Las dos leyes que todo proveedor de salud debe conocer
La traducción en el sector salud en Estados Unidos se rige por dos requisitos federales distintos, pero que se traslapan entre sí. El primero es la HIPAA, la Ley de Portabilidad y Responsabilidad del Seguro Médico, que regula la privacidad y la seguridad de la Información Médica Protegida (PHI). El segundo es el Title VI de la Ley de Derechos Civiles de 1964, que obliga a toda organización que recibe fondos federales a brindar un acceso lingüístico significativo a las personas con dominio limitado del inglés (LEP). En conjunto, estas leyes crean un marco regulatorio que la mayoría de las herramientas de traducción con IA no puede satisfacer.
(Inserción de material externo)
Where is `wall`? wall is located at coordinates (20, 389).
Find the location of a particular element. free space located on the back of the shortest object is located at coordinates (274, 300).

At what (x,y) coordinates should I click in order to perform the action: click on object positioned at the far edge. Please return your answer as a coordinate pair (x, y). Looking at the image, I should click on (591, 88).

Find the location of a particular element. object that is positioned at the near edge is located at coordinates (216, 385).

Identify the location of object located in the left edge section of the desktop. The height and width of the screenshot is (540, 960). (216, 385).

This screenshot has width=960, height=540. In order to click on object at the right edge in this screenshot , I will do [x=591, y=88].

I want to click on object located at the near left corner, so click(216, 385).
Lo que la HIPAA dice sobre la PHI y las herramientas de IA
La Regla de Privacidad de la HIPAA restringe la forma en que las entidades cubiertas —incluidos hospitales, clínicas, aseguradoras y sus asociados comerciales— pueden usar, divulgar y transmitir la PHI. La PHI abarca cualquier información de salud que identifique de manera individual a una persona: nombres de pacientes, fechas de nacimiento, diagnósticos, expedientes de tratamiento, resultados de laboratorio, listas de medicamentos y más.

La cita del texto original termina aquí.